A guest at the frothy restaurant scene is a lawyer who appears on a Court TV-like show. She gets sick drunk at the restaurant, ending with her slapping the show's producer who accompanied her to this gathering. Hunt gentlemanly brings her home.

Next day, when she's sober, she makes the world's best spaghetti carbonara (before or after, I forget which, the de rigueur rumpty bumpty). This is a chance for the author to show off, and it gets a bit weird. Lescroart describes her process in detail, as if it were some culinary miracle. You must know the miracle as well as I do: fry bacon, boil spaghetti, smush some eggs, grate cheese, mix together. There's room for genius there, I suppose, but I am sure that I had basic ability in those skills by age eleven. Andrea, the character, calls it her patented recipe. The author's just showing off.

There, I have identified a second problem with novelists: they can find themselves showing off. Scheming to make an impression, that is. Lescroart does some name-checking, for instance. I think Ian Fleming may have invented this sort of thing, to illustrate James Bond's hipness. At any rate, there's some product placement here: Jordan cabernet, Hendricks gin. Doing so seems more about the author than the character.

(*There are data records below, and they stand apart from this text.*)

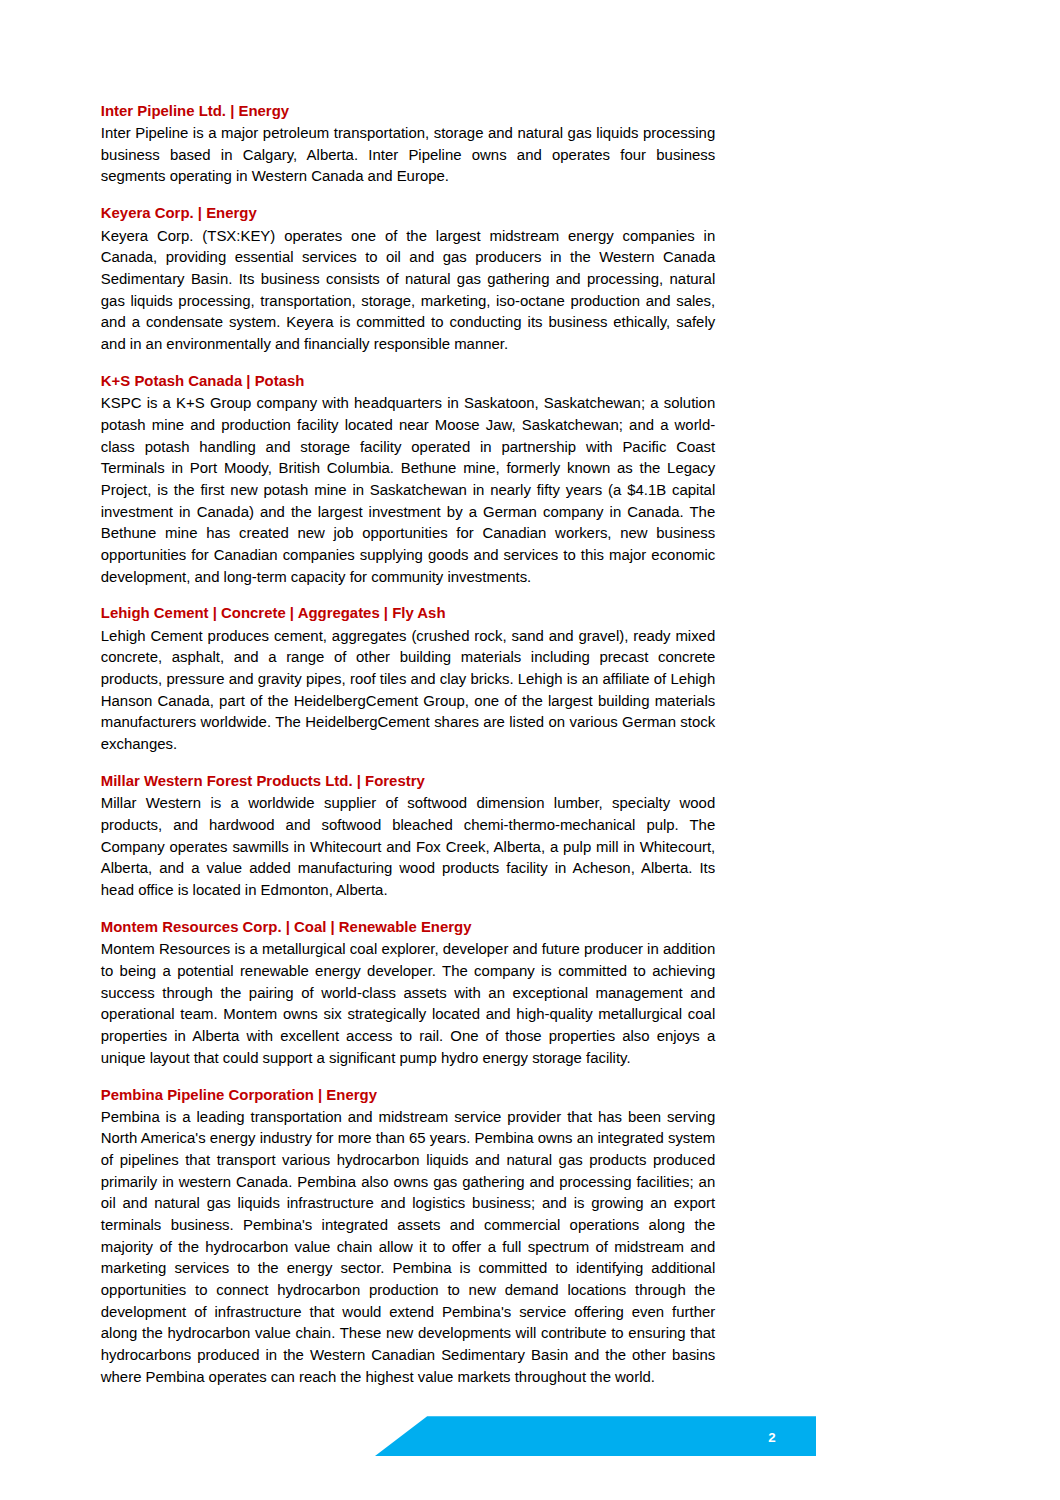Inter Pipeline Ltd. | Energy
Inter Pipeline is a major petroleum transportation, storage and natural gas liquids processing business based in Calgary, Alberta. Inter Pipeline owns and operates four business segments operating in Western Canada and Europe.
Keyera Corp. | Energy
Keyera Corp. (TSX:KEY) operates one of the largest midstream energy companies in Canada, providing essential services to oil and gas producers in the Western Canada Sedimentary Basin. Its business consists of natural gas gathering and processing, natural gas liquids processing, transportation, storage, marketing, iso-octane production and sales, and a condensate system. Keyera is committed to conducting its business ethically, safely and in an environmentally and financially responsible manner.
K+S Potash Canada | Potash
KSPC is a K+S Group company with headquarters in Saskatoon, Saskatchewan; a solution potash mine and production facility located near Moose Jaw, Saskatchewan; and a world-class potash handling and storage facility operated in partnership with Pacific Coast Terminals in Port Moody, British Columbia. Bethune mine, formerly known as the Legacy Project, is the first new potash mine in Saskatchewan in nearly fifty years (a $4.1B capital investment in Canada) and the largest investment by a German company in Canada. The Bethune mine has created new job opportunities for Canadian workers, new business opportunities for Canadian companies supplying goods and services to this major economic development, and long-term capacity for community investments.
Lehigh Cement | Concrete | Aggregates | Fly Ash
Lehigh Cement produces cement, aggregates (crushed rock, sand and gravel), ready mixed concrete, asphalt, and a range of other building materials including precast concrete products, pressure and gravity pipes, roof tiles and clay bricks. Lehigh is an affiliate of Lehigh Hanson Canada, part of the HeidelbergCement Group, one of the largest building materials manufacturers worldwide. The HeidelbergCement shares are listed on various German stock exchanges.
Millar Western Forest Products Ltd. | Forestry
Millar Western is a worldwide supplier of softwood dimension lumber, specialty wood products, and hardwood and softwood bleached chemi-thermo-mechanical pulp. The Company operates sawmills in Whitecourt and Fox Creek, Alberta, a pulp mill in Whitecourt, Alberta, and a value added manufacturing wood products facility in Acheson, Alberta. Its head office is located in Edmonton, Alberta.
Montem Resources Corp. | Coal | Renewable Energy
Montem Resources is a metallurgical coal explorer, developer and future producer in addition to being a potential renewable energy developer. The company is committed to achieving success through the pairing of world-class assets with an exceptional management and operational team. Montem owns six strategically located and high-quality metallurgical coal properties in Alberta with excellent access to rail. One of those properties also enjoys a unique layout that could support a significant pump hydro energy storage facility.
Pembina Pipeline Corporation | Energy
Pembina is a leading transportation and midstream service provider that has been serving North America's energy industry for more than 65 years. Pembina owns an integrated system of pipelines that transport various hydrocarbon liquids and natural gas products produced primarily in western Canada. Pembina also owns gas gathering and processing facilities; an oil and natural gas liquids infrastructure and logistics business; and is growing an export terminals business. Pembina's integrated assets and commercial operations along the majority of the hydrocarbon value chain allow it to offer a full spectrum of midstream and marketing services to the energy sector. Pembina is committed to identifying additional opportunities to connect hydrocarbon production to new demand locations through the development of infrastructure that would extend Pembina's service offering even further along the hydrocarbon value chain. These new developments will contribute to ensuring that hydrocarbons produced in the Western Canadian Sedimentary Basin and the other basins where Pembina operates can reach the highest value markets throughout the world.
2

Presumably, Lescroart knows his San Francisco. I don't have a San Francisco, but I can see enjoying the references if I did. Local settings have a tingle, no doubt.

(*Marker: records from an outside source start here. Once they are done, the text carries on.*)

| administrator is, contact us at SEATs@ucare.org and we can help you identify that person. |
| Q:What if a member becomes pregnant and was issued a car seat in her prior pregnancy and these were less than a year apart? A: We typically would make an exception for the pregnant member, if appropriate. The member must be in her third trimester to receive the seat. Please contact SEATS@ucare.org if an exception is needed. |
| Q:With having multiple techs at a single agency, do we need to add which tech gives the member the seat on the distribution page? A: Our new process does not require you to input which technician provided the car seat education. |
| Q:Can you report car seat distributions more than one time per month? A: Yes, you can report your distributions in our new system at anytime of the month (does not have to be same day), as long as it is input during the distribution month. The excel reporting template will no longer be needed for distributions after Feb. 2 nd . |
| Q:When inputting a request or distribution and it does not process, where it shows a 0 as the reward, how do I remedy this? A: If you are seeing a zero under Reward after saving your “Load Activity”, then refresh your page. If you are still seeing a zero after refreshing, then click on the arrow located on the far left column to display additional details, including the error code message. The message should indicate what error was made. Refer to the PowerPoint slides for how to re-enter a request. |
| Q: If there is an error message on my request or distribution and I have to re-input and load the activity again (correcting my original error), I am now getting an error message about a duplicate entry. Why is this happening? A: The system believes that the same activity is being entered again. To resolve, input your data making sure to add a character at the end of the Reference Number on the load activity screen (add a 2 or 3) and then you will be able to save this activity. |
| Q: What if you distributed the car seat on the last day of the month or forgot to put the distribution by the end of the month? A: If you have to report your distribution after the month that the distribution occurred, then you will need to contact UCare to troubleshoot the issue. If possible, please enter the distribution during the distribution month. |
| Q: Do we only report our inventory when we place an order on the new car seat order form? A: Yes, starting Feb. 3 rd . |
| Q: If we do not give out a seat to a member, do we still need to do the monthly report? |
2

Juhle, until further notice, seems to have a happy marriage. Hunt lost his wife and child in childbirth. One of those looming pasts to bring up at odd moments in the storytelling. This sort of thing savours of two-bit pop psychology. That's right, not just plain pop psychology, I wrote two-bit. Too neat, and really just superfluous.

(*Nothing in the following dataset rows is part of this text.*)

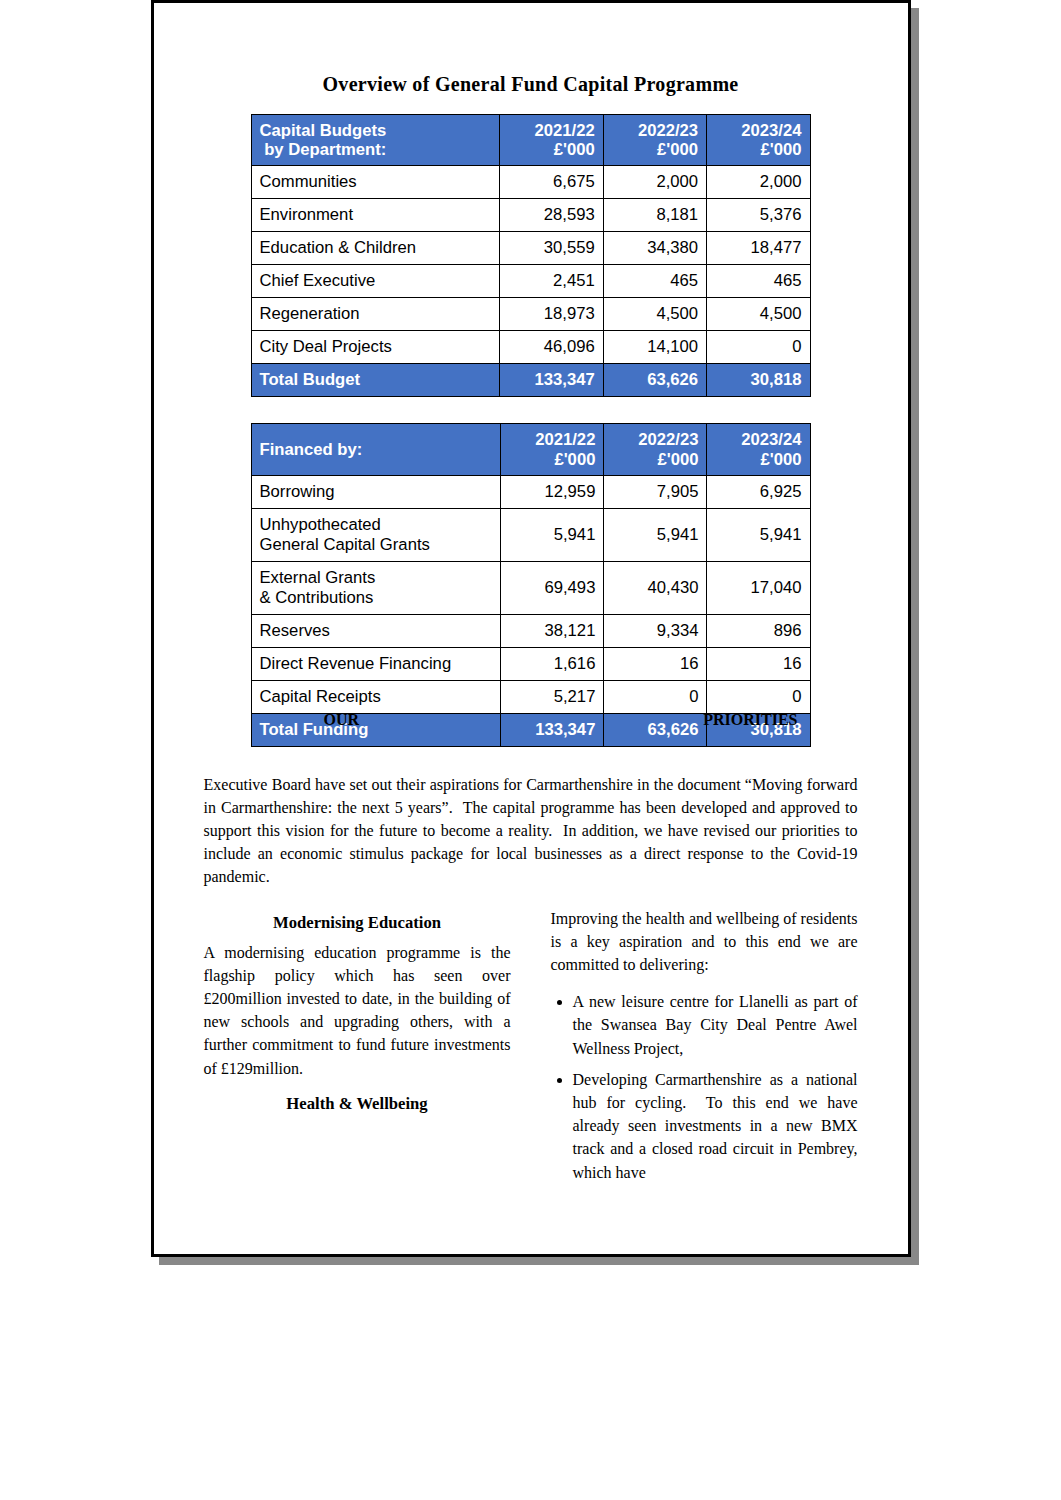Overview of General Fund Capital Programme
| Capital Budgets by Department: | 2021/22 £'000 | 2022/23 £'000 | 2023/24 £'000 |
| --- | --- | --- | --- |
| Communities | 6,675 | 2,000 | 2,000 |
| Environment | 28,593 | 8,181 | 5,376 |
| Education & Children | 30,559 | 34,380 | 18,477 |
| Chief Executive | 2,451 | 465 | 465 |
| Regeneration | 18,973 | 4,500 | 4,500 |
| City Deal Projects | 46,096 | 14,100 | 0 |
| Total Budget | 133,347 | 63,626 | 30,818 |
| Financed by: | 2021/22 £'000 | 2022/23 £'000 | 2023/24 £'000 |
| --- | --- | --- | --- |
| Borrowing | 12,959 | 7,905 | 6,925 |
| Unhypothecated General Capital Grants | 5,941 | 5,941 | 5,941 |
| External Grants & Contributions | 69,493 | 40,430 | 17,040 |
| Reserves | 38,121 | 9,334 | 896 |
| Direct Revenue Financing | 1,616 | 16 | 16 |
| Capital Receipts | 5,217 | 0 | 0 |
| Total Funding | 133,347 | 63,626 | 30,818 |
OUR PRIORITIES
Executive Board have set out their aspirations for Carmarthenshire in the document “Moving forward in Carmarthenshire: the next 5 years”. The capital programme has been developed and approved to support this vision for the future to become a reality. In addition, we have revised our priorities to include an economic stimulus package for local businesses as a direct response to the Covid-19 pandemic.
Modernising Education
A modernising education programme is the flagship policy which has seen over £200million invested to date, in the building of new schools and upgrading others, with a further commitment to fund future investments of £129million.
Health & Wellbeing
Improving the health and wellbeing of residents is a key aspiration and to this end we are committed to delivering:
A new leisure centre for Llanelli as part of the Swansea Bay City Deal Pentre Awel Wellness Project,
Developing Carmarthenshire as a national hub for cycling. To this end we have already seen investments in a new BMX track and a closed road circuit in Pembrey, which have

I really liked the essentially unneeded beginning of the book with Hunt as child protection agent. The story has devolved to police and lawyer procedural. Early on, I thought maybe there might be a dark side to Hunt and/or Juhle but now I realize that they are two poles in the investigation, assuming investigations have poles, and basically two pals of the author, both of which points I here do assert. Juhle takes the by-the-book route while Hunt can be loose with the rules.

What the story has come down to, then, is a lot of scene changes that instigate a lot of questions. Not very lifelike, if that's a goal, and quite stodgy in its narrative movement. We're just rooting for the good guys, at this point. Come on, denouement!

Which bring the question: What does Dear Reader want from a novel? Is it just catching the perp, in this case, and in general, the feelgood plot? I think everyone responds positively to the notion of good or at least okay endings for the protagonists. Frodo destroyed the Ring, tho with a grey tinge to the happily ever after. Etc. Justice served.

I like that shit as much as anyone, but I also like the journey . Or I should say, I want to. (Tolkien managed his journey with intricate depth: it can happen!) I don't want to notice the writer's art so much. I don't want to realize that characters are machines, automatons acting out the writer's schemes. I do notice that stuff. The stuff between the periods interests me. I regard the scheming overlay as distraction.

Keats noted it two centuries ago, the Egotistical Sublime. The author gets in the way of the words. Blake noted it, the Authors are in Heaven (and the corollary implication that the author is on earth, mere earth). Author as essential hero. I say no. The author is a sieve, here to collect some interesting bits.

The lift of novels, according to me, is not from plot development and character realization but in the telling language. Yes, novels that go the way they should offer a pleasing sensation. I read (am reading) that way now. The real scene of interest, however, occurs in the sentences beckoning meaning. Language is poetry when we get to that point, even in novels. Otherwise, a novel becomes just more messages from Our Sponsor.

I'm still reading The Hunt Club so I can give nothing away. It wouldn't matter if I could. It represents a gesture towards completion that doesn't really apply to anyone. It is the sort of book, finally, that you'd like, if you like that sort of stuff. That's not a condemnation, but it does suggest the insular park we are content to stroll in.